Pear Bartlett fruit are large enough to be susceptible to codling moth damage. Like apples, protect pears against sooty blotch and fly speck. Pear psylla are easier to find.

Small fruit

Japanese beetle populations are decreasing. Spotted wing Drosophila (SWD) numbers are rising in southwest Michigan with cooler, humid weather. We are seeing traps with catches in the hundreds of flies. SWD numbers increase rapidly in August. Leaf samples for foliar tissue analysis should be collected from mid-July to mid-August.

SWD trap
Spotted wing Drosophila numbers continue to rise. Some traps in southwest Michigan are catching hundreds of flies per week. Photo by Mike Reinke, MSU Extension.

Many hybrid grapes are beginning veraison. Veraison should begin soon in Vinifera and juice grapes. The disease focus now is on preventing or reducing the spread of downy mildew and powdery mildew. Choose fungicides carefully to control both diseases. Downy mildew favors wet conditions and spreads rapidly now that we have heavy dews almost every morning. Scout for downy mildew on the leaves and protect the leaves from infection. Downy mildew can defoliate the vines in August. Powdery mildew does not need free water. It prefers high humidity and warm weather. Powdery mildew seems to be widespread this year.
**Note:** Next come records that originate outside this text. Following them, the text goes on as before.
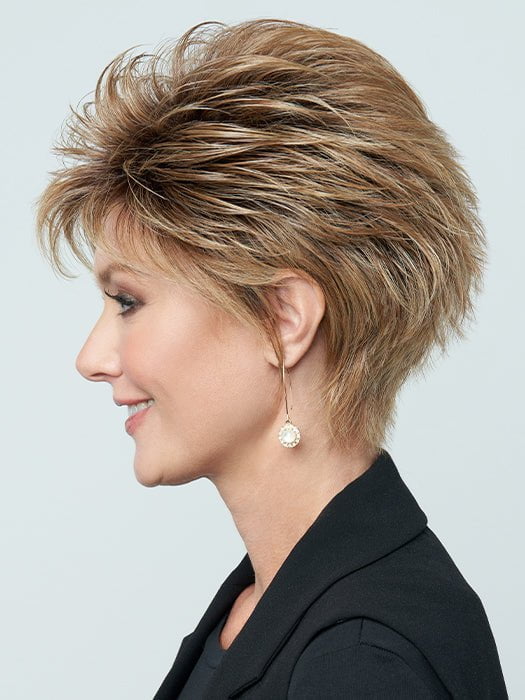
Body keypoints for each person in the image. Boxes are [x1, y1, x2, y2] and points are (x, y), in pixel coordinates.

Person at [35, 17, 508, 699]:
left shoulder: (361, 659)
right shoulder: (275, 601)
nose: (92, 358)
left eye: (128, 301)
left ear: (282, 319)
As clusters close, remember botrytis bunch rot. To reduce this disease at harvest, good fungicide coverage is needed inside clusters now.

The start of egglaying from the third generation of grape berry moth should start this week (1620 GGD after biofix). Wild grape bloom is used as biofix for the grape berry moth model predicting timing for insecticide sprays. For 2020, approximate wild grape bloom dates are June 2 in Berrien and June 4 in Van Buren counties. This date can be entered into the grape berry moth model in Enviroweather to predict when egglaying will start for the third generation of berry moth. Using the approximate bloom dates above, the start of egglaying is Aug. 2 in Berrien and Aug. 7 in Van Buren counties.

Maintain good insecticide coverage for the remainder of the season for grape berry moth. For information on what to use and when, see: Mid-season management of grape berry moth. For growers who have had trouble with grape berry moth in the past, more than one spray may be needed about two weeks after the first.

Blueberry harvest is continuing. Growers are finishing up Bluecrop and Jersey harvest is underway. Growers in the south are beginning Elliott harvest. Phomopsis cane collapse seems to have stopped. Maintain irrigation even after harvest to maintain plant vigor into the fall.

Keep tight coverage for SWD. SWD really like the cooler conditions. SWD numbers usually climb quickly in August.

New strawberry growth is looking good in renovated fields. Maintain protection against potato leafhopper and leaf spot diseases.

Bramble harvest of summer red raspberry is winding down in the heat. Remove the spent floricanes to increase air circulation in the row and reduce disease pressure on the new primocanes. Blackberry harvest is underway.

SWD is the major insect pest of brambles and can destroy the crop quickly. Treat SWD as a disease and focus on keeping it out. Do not let this pest become established in the field. Pick ripe fruit frequently so that ripe fruit are not available to the pest for long.